Data extracted from a collection
____________
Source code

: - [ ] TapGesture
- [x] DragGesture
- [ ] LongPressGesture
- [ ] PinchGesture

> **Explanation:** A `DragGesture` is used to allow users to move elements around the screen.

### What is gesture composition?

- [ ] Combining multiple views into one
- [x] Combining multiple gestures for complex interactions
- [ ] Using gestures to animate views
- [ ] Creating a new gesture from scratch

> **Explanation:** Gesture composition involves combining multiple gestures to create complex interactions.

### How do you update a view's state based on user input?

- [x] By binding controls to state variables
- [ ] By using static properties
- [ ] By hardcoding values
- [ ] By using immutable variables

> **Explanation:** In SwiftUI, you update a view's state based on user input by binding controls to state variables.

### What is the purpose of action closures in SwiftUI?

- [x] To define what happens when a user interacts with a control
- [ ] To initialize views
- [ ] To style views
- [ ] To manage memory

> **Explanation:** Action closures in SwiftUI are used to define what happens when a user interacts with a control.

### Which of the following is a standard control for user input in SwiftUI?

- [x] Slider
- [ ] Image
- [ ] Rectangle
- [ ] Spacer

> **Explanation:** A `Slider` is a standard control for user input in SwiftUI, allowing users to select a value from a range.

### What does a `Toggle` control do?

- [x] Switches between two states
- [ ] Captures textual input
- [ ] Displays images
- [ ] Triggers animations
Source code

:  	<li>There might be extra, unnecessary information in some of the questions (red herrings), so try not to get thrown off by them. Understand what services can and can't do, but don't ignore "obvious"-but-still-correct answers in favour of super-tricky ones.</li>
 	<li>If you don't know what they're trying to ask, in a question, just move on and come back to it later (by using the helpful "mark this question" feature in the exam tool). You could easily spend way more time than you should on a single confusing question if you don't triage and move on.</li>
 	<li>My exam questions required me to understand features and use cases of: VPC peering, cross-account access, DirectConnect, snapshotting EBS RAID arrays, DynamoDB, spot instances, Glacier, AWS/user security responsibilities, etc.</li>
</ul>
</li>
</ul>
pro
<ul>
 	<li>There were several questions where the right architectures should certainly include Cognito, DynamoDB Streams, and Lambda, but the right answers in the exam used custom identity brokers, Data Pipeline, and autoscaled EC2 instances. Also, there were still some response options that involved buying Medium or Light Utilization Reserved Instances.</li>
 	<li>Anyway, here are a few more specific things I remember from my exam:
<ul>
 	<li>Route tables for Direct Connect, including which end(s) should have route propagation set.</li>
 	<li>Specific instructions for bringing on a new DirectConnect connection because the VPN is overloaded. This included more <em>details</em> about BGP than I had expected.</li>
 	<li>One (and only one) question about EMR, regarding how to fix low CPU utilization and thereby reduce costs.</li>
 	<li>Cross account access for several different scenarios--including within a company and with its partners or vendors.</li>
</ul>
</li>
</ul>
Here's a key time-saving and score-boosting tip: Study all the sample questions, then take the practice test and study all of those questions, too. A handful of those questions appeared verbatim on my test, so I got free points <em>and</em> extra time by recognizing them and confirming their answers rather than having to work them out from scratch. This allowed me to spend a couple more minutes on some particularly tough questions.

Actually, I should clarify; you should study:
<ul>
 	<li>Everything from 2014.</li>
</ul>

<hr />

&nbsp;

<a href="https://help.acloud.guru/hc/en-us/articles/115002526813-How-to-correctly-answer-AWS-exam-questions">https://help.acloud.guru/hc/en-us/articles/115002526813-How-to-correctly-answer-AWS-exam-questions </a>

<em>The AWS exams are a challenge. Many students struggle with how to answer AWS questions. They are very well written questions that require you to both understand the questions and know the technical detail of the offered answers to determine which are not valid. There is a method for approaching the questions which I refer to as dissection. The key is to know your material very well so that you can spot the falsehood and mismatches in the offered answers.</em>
____________
_About this exercise_. Exact copies of all entries are what's needed here.

_Reply to the task_.
Source code

: - [ ] TapGesture
- [x] DragGesture
- [ ] LongPressGesture
- [ ] PinchGesture

> **Explanation:** A `DragGesture` is used to allow users to move elements around the screen.

### What is gesture composition?

- [ ] Combining multiple views into one
- [x] Combining multiple gestures for complex interactions
- [ ] Using gestures to animate views
- [ ] Creating a new gesture from scratch

> **Explanation:** Gesture composition involves combining multiple gestures to create complex interactions.

### How do you update a view's state based on user input?

- [x] By binding controls to state variables
- [ ] By using static properties
- [ ] By hardcoding values
- [ ] By using immutable variables

> **Explanation:** In SwiftUI, you update a view's state based on user input by binding controls to state variables.

### What is the purpose of action closures in SwiftUI?

- [x] To define what happens when a user interacts with a control
- [ ] To initialize views
- [ ] To style views
- [ ] To manage memory

> **Explanation:** Action closures in SwiftUI are used to define what happens when a user interacts with a control.

### Which of the following is a standard control for user input in SwiftUI?

- [x] Slider
- [ ] Image
- [ ] Rectangle
- [ ] Spacer

> **Explanation:** A `Slider` is a standard control for user input in SwiftUI, allowing users to select a value from a range.

### What does a `Toggle` control do?

- [x] Switches between two states
- [ ] Captures textual input
- [ ] Displays images
- [ ] Triggers animations
Source code

:  	<li>There might be extra, unnecessary information in some of the questions (red herrings), so try not to get thrown off by them. Understand what services can and can't do, but don't ignore "obvious"-but-still-correct answers in favour of super-tricky ones.</li>
 	<li>If you don't know what they're trying to ask, in a question, just move on and come back to it later (by using the helpful "mark this question" feature in the exam tool). You could easily spend way more time than you should on a single confusing question if you don't triage and move on.</li>
 	<li>My exam questions required me to understand features and use cases of: VPC peering, cross-account access, DirectConnect, snapshotting EBS RAID arrays, DynamoDB, spot instances, Glacier, AWS/user security responsibilities, etc.</li>
</ul>
</li>
</ul>
pro
<ul>
 	<li>There were several questions where the right architectures should certainly include Cognito, DynamoDB Streams, and Lambda, but the right answers in the exam used custom identity brokers, Data Pipeline, and autoscaled EC2 instances. Also, there were still some response options that involved buying Medium or Light Utilization Reserved Instances.</li>
 	<li>Anyway, here are a few more specific things I remember from my exam:
<ul>
 	<li>Route tables for Direct Connect, including which end(s) should have route propagation set.</li>
 	<li>Specific instructions for bringing on a new DirectConnect connection because the VPN is overloaded. This included more <em>details</em> about BGP than I had expected.</li>
 	<li>One (and only one) question about EMR, regarding how to fix low CPU utilization and thereby reduce costs.</li>
 	<li>Cross account access for several different scenarios--including within a company and with its partners or vendors.</li>
</ul>
</li>
</ul>
Here's a key time-saving and score-boosting tip: Study all the sample questions, then take the practice test and study all of those questions, too. A handful of those questions appeared verbatim on my test, so I got free points <em>and</em> extra time by recognizing them and confirming their answers rather than having to work them out from scratch. This allowed me to spend a couple more minutes on some particularly tough questions.

Actually, I should clarify; you should study:
<ul>
 	<li>Everything from 2014.</li>
</ul>

<hr />

&nbsp;

<a href="https://help.acloud.guru/hc/en-us/articles/115002526813-How-to-correctly-answer-AWS-exam-questions">https://help.acloud.guru/hc/en-us/articles/115002526813-How-to-correctly-answer-AWS-exam-questions </a>

<em>The AWS exams are a challenge. Many students struggle with how to answer AWS questions. They are very well written questions that require you to both understand the questions and know the technical detail of the offered answers to determine which are not valid. There is a method for approaching the questions which I refer to as dissection. The key is to know your material very well so that you can spot the falsehood and mismatches in the offered answers.</em>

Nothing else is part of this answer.